Program determined to get teens to go to polls
Monday, Dec. 14, 1998 | 11:15 a.m.
Nevada had one of the lowest voter turnout rates in the nation for the 1996 presidential election, a dismal 39 percent, according to a spokesman for a national organization that promotes responsible citizenship.
"That's about as low as you can get," said Sandy Horwitt, director of a program called First Vote, which was created by the Close Up Foundation in the early 1990s to fight a troubling decline in voter turnout nationwide.
"In 1996, only 49 percent of the registered voters in this country went to the polls," Horwitt said. "That's the lowest since 1924."
Horwitt, whose organization is based in Alexandria, Va., was at Silverado High School recruiting Clark County School District social studies teachers for First Vote, which is aimed at registering eligible high school students to vote.
"Our motto is that every young person who leaves high school should have a diploma in one hand and a voter registration card in the other," Horwitt said.
Teachers and other representatives of 13 district high schools attended the First Vote workshop,
"We're really excited," Horwitt said. "The Clark County School District is one of the largest and fastest growing in the country.
"There's a great deal of enthusiasm for implementing the program."
Pat Painter, chairman of the Social Studies Department at Silverado, said teachers are constantly trying to persuade young people to become involved in the electoral process.
He said there has been a steady decline in voter turnout since the 1970s, when many people became cynical about politics because of the Vietnam War and Watergate, among other issues.
The cynicism of the adults seems to have filtered down to the children, Painter said.
Since First Vote was created, 3,400 high schools around the nation have added the program to their coursework in social studies.
About 100,000 eligible high school students have been added to the voter rolls in each of the past three years, according to Horwitt.
First Vote offers participating teachers a free 15-minute video and teacher resource guide stressing the importance of voting.
The material is presented in social studies classes, and students are urged to register in the classroom.
The classroom voter-registration program is targeting May 1, Law Day, for a massive registration push in the classroom. Since May 1 falls on a weekend, however, the actual day of the push will be one day in the week preceding.
Horwitt said the number of 18-year-olds who vote has been declining since they received the right in 1972.
In that first election, he said, 50 percent of those eligible voted. In 1996, only 29 percent did.

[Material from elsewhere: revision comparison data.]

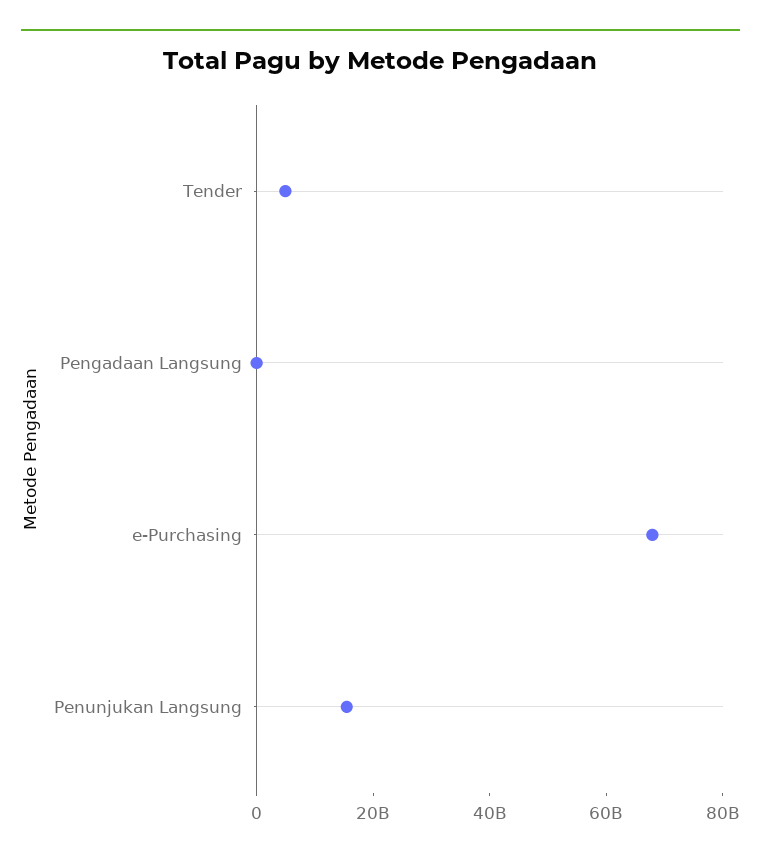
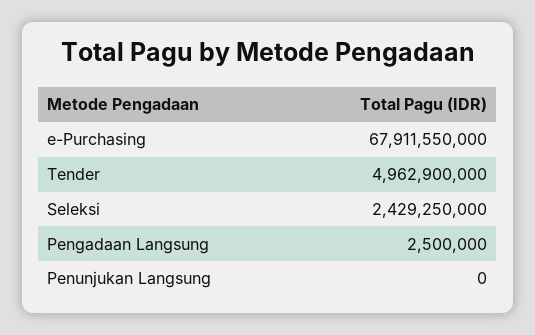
  {
    "Tender": 4962900000,
    "Pengadaan Langsung": 2500000,
    "e-Purchasing": 67911550000,
-   "Penunjukan Langsung": 15000000000
+   "Penunjukan Langsung": 0,
+   "Seleksi": 2429250000
  }

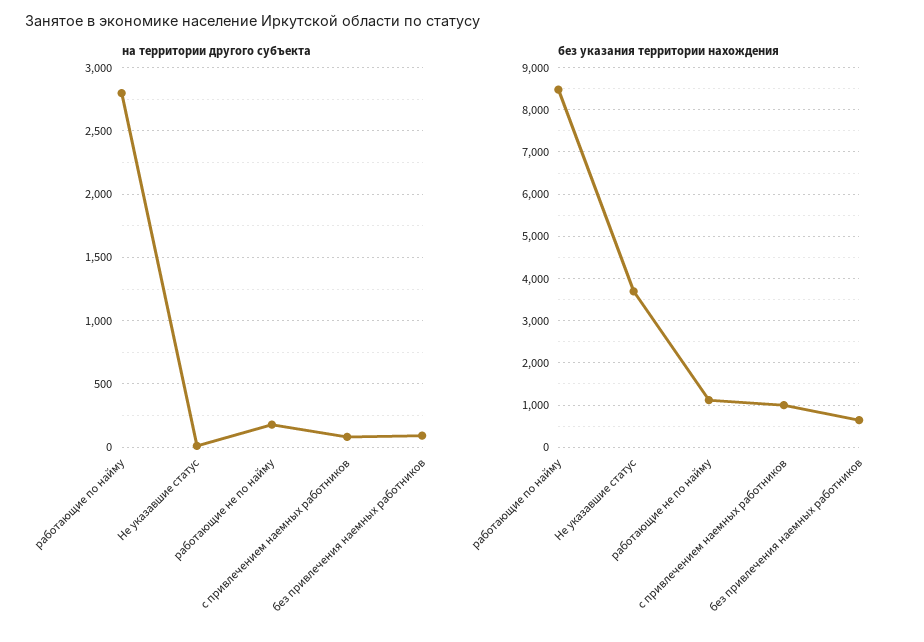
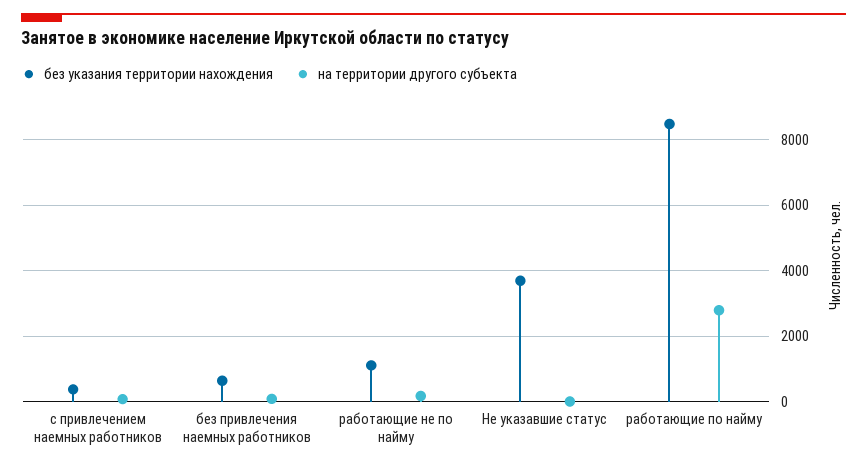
  {
    "на территории другого субъекта": {
      "работающие по найму": 2800,
      "Не указавшие статус": 0,
      "работающие не по найму": 200,
      "с привлечением наемных работников": 100,
      "без привлечения наемных работников": 100
    },
    "без указания территории нахождения": {
      "работающие по найму": 8400,
      "Не указавшие статус": 3600,
      "работающие не по найму": 1200,
-     "с привлечением наемных работников": 1000,
+     "с привлечением наемных работников": 400,
      "без привлечения наемных работников": 600
    }
  }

"That's a drop between 1972 and 1996 of 20 percentage points," he said.
Horwitt said he brought First Vote to Clark County not only because of its size and growth rate, but because the school district has been an active participant in Close Up Foundation events.
Each year, the foundation, which may be the nation's largest nonprofit, nonpartisan citizenship education organization, puts on a variety of programs in Washington, D.C., for more than 25,000 students, teachers and other adults.

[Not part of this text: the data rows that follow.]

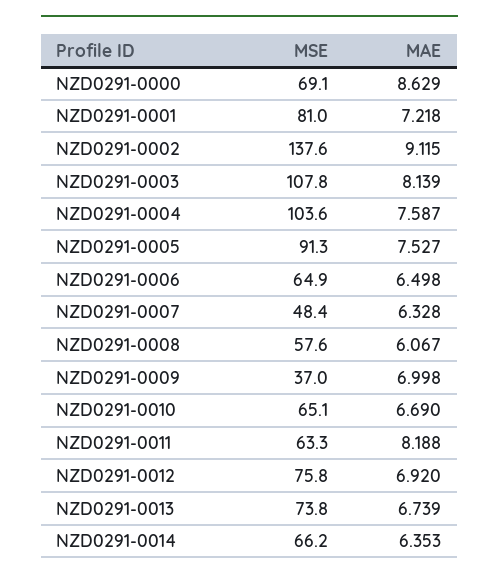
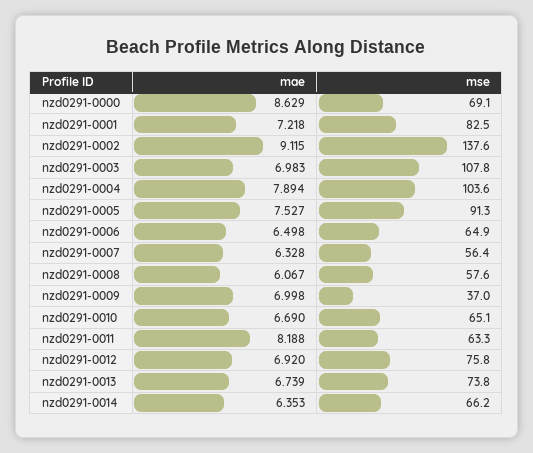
  {
    "MSE": {
      "NZD0291-0000": 69.1,
-     "NZD0291-0001": 81,
+     "NZD0291-0001": 82.5,
      "NZD0291-0002": 137.6,
      "NZD0291-0003": 107.8,
      "NZD0291-0004": 103.6,
      "NZD0291-0005": 91.3,
      "NZD0291-0006": 64.9,
-     "NZD0291-0007": 48.4,
+     "NZD0291-0007": 56.4,
      "NZD0291-0008": 57.6,
      "NZD0291-0009": 37,
      "NZD0291-0010": 65.1,
      "NZD0291-0011": 63.3,
      "NZD0291-0012": 75.8,
      "NZD0291-0013": 73.8,
      "NZD0291-0014": 66.2
    },
    "MAE": {
      "NZD0291-0000": 8.629,
      "NZD0291-0001": 7.218,
      "NZD0291-0002": 9.115,
-     "NZD0291-0003": 8.139,
+     "NZD0291-0003": 6.983,
-     "NZD0291-0004": 7.587,
+     "NZD0291-0004": 7.894,
      "NZD0291-0005": 7.527,
      "NZD0291-0006": 6.498,
      "NZD0291-0007": 6.328,
      "NZD0291-0008": 6.067,
      "NZD0291-0009": 6.998,
      "NZD0291-0010": 6.69,
      "NZD0291-0011": 8.188,
      "NZD0291-0012": 6.92,
      "NZD0291-0013": 6.739,
      "NZD0291-0014": 6.353
    }
  }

The organization's stated goal is to provide programs that "strengthen participants' knowledge of how the political process works, increase their awareness of major national and international issues, and motivate them to become actively involved in the world around them."
While the Watergate hearings may have turned off a generation of voters, Painter says the impeachment hearings now under way have created some interest.
It remains to be seen what effect it will have on voter apathy, but at least, he said, it has been a education about the impeachment process.